Une hausse de la TVA est aussi évoquée, mais elle a été vivement critiquée et frappe indistinctement du revenu. En revanche, certains avantages fiscaux comme la déduction pour repas pris à l'extérieur pourraient être réduits, voire supprimés. Mais là aussi, on ferait payer les pots cassés aux personnes physiques.

Nouveaux outils

Pour le reste, les grandes lignes de la réforme restent les mêmes. La Suisse devrait miser sur de nouveaux outils spéciaux acceptés internationalement et une baisse de l'imposition cantonale des entreprises.

Parmi les «outils spéciaux» figurent les «licence box» qui permettent une imposition plus basse des revenus tirés de brevets. Cet instrument est appliqué dans plusieurs pays comme le Luxembourg, la Belgique et les Pays-Bas et il existe une large palette de possibilités de conception.

Les «licence box» devraient être introduite au niveau cantonal, mais pas fédéral. Reste un hic: elles sont contestées tant au sein de l'Union européenne que de l'OCDE. Ces organisations devraient préciser, respectivement d'ici fin 2014 et septembre 2014, sous quelle forme elles les tolèrent.

Eveline Widmer-Schlumpf ne se fait pas trop de souci. Ces instruments sont déjà utilisés par plusieurs pays et d'autres, comme les Etats-Unis, veulent s'engouffrer dans la brèche.

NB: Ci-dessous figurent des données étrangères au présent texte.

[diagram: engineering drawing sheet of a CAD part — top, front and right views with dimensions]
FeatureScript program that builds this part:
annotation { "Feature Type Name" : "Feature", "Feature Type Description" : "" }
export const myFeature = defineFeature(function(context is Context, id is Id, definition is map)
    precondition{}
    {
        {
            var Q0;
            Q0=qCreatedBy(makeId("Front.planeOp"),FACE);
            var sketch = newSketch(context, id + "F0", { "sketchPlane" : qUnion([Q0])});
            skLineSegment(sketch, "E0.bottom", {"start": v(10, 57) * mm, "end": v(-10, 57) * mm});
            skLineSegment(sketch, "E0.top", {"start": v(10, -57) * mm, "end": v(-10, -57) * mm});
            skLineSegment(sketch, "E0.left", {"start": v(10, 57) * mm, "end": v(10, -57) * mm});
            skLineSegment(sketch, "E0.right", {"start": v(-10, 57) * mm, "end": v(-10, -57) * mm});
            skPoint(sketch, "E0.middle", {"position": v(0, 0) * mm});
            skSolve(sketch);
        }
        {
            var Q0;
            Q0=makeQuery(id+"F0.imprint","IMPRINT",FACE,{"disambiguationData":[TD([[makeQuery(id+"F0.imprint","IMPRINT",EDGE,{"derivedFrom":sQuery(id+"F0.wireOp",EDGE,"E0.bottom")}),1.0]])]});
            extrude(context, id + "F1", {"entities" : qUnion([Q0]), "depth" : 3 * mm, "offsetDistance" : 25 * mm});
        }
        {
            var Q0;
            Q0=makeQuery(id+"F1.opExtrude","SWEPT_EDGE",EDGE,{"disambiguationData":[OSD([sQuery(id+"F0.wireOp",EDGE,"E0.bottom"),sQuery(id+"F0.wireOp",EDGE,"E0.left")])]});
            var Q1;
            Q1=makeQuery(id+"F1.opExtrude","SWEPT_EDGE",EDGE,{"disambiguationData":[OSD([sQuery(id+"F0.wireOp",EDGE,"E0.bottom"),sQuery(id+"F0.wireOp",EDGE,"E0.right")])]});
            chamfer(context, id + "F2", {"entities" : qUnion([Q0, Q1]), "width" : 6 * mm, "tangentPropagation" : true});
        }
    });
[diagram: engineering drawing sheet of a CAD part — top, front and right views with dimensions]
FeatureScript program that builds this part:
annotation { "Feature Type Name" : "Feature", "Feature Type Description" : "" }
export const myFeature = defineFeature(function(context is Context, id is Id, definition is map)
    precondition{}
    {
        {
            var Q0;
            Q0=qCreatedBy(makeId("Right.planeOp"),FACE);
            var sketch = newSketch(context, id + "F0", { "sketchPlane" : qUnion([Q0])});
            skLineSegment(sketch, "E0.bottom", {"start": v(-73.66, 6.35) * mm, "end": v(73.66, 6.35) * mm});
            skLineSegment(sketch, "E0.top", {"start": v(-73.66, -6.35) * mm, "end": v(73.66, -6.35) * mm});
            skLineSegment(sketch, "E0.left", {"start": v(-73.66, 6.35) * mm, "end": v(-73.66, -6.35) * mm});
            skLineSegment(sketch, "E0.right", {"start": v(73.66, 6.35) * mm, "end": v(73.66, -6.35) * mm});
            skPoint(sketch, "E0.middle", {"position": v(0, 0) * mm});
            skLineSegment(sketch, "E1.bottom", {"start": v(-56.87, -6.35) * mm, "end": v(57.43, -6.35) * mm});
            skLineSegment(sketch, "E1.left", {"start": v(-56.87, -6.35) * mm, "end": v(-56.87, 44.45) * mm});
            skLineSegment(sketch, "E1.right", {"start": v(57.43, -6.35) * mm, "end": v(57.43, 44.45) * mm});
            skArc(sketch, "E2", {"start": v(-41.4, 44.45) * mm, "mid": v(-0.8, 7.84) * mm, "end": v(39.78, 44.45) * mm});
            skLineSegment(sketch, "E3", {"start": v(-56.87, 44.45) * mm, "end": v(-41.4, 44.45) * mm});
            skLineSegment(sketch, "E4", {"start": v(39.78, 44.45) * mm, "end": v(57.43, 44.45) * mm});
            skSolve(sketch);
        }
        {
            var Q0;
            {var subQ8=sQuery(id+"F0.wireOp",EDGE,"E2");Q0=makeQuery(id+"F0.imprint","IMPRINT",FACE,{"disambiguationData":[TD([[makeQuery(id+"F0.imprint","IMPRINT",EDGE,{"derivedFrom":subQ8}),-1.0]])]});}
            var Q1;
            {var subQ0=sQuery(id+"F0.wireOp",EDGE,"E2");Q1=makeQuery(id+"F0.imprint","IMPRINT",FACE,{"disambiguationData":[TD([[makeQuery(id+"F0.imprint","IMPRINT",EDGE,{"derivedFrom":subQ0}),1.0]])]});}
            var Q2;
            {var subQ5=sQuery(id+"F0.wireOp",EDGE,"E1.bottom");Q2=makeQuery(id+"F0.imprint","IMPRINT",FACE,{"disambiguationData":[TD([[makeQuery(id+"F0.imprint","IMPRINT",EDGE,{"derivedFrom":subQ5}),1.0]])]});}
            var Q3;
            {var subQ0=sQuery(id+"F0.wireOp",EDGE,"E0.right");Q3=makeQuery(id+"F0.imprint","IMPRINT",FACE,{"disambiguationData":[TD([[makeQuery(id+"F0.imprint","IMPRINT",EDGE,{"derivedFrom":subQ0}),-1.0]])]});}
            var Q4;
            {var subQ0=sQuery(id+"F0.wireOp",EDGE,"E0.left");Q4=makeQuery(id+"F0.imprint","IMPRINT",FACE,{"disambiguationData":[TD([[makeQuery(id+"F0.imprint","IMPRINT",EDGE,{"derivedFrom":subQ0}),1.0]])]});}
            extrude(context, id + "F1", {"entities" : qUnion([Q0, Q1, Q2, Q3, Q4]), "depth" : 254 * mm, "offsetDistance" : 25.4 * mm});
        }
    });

Le rapport mise désormais aussi sur d'autres mesures. Outre à réformer les droits de timbre, la Confédération et les cantons sont appelés à suivre l'exemple de la Belgique et du Liechtenstein et à introduire un impôt sur les bénéfices qui permette de déduire les intérêts calculatoires sur le capital propre de sécurité.

Au niveau cantonal, l'imposition sur le capital de certains actifs devrait être revue à la baisse. Mais les cantons devraient surtout réduire le taux d'imposition du bénéfice des entreprises. La décision en reviendra toutefois à eux seuls et dépendra des autres mesures retenues.